Closed cristian-spiescu closed 10 months ago

cristian-spiescu commented 1 year ago

Current Behavior

We have created a sample where we have variable row heights provided via rowHeightGetter property: first row height = 30px and the rest of the rows height = 500px, cf. here. rowheight property = 30.

When the scroll button is pressed (scrollTop changes from 0 to 5000), the first row displayed is being 41. This is wrong. The correct value is 11: because 1 (i.e. the first row) x 30 + 9 (the following rows) x 500 = 4800.

Possible Solution

This happens because the rowHeightGetter is not invoked several times, in order to inspect the custom height of each row.

Our fix

We have done the following modification. Not knowing if this has a big performance impact, for the moment we also added a flag to enable/disable it.

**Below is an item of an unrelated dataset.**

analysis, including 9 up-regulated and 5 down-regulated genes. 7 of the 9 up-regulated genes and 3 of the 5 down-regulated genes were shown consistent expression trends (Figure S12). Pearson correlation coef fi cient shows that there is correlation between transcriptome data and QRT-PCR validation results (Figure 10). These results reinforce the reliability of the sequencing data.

Screenshot, before the fix

image

Screenshot, after the fix

image

Questions

1/ Before submitting the PR, we'd like to hear if there are preliminary thoughts. 2/ The flag: should we keep it? Or remove it and always apply the new behavior? We don't know how to benchmark the performance impact. A "manual"/subjective evaluation of the samples w/ a lot of data, doesn't seem to show degraded perf. 3/ Do you think we should also include (in the PR) the example we created?

Context

We work on a Gantt component:

image

On the right, our component. On the left: your component. The main use case is to synchronize the heights of the rows and scrollTop:

pradeepnschrodinger commented 1 year ago

Hey @cristian-spiescu , thanks for filing this in a very detailed manner! The context behind the issue, example/code changes, and screenshots have been very helpful 😄 .

FDT calculates row heights lazily, so the offsets for the currently visible rows at any given point of time will be inaccurate until all the row heights of the previous rows are calculated. This was a design decision focusing around lazy loading data and maximising performance against huge:no of rows with moderate sacrifices to offset accuracy.

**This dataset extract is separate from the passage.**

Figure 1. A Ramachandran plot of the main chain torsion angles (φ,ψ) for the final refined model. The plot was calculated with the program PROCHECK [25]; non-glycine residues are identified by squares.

As you noted, this doesn't work out well when scrolling to an arbitrary offset and expecting it to match with other scrollable containers.

I think having some way to make FDT obey accurate offsets will be awesome. Please put the PR in. We can continue the discssion there.

Some immediate questions for the PR:

cristian-spiescu commented 1 year ago

Hi @pradeepnschrodinger,

My colleague Daniela has submitted the PR #701. We have implemented a cache logic. Now on every componentDidUpdate() a new loop for calculation IS NOT made, as in the initial commit. We are waiting for your feedback.

pradeepnschrodinger commented 1 year ago

Nice, thanks! We'll checkout the PR with the devs sometime next week.

cc: @AmanGupta2708, @karry08, @abhisheksingh2410

pradeepnschrodinger commented 10 months ago

Released the fix for this issue with v2.0.5 via #701. cc: @daniela-mateescu, @cristian-spiescu, thanks for your contribution!

Summary: The new optional table prop isVerticalScrollExact (defaulted as `false) can be turned on to use precise vertical scrolls in FDT. This works by making FDT fetch row heights for ALL rows in the table. There's also an internal cache so that FDT won't keep re-requesting all rows on every render.

Incase the cached row height needs to be reset, the new public API updateRowHeights(rowIndex) can be used to reset the row heights starting from rowIndex until the end of the table.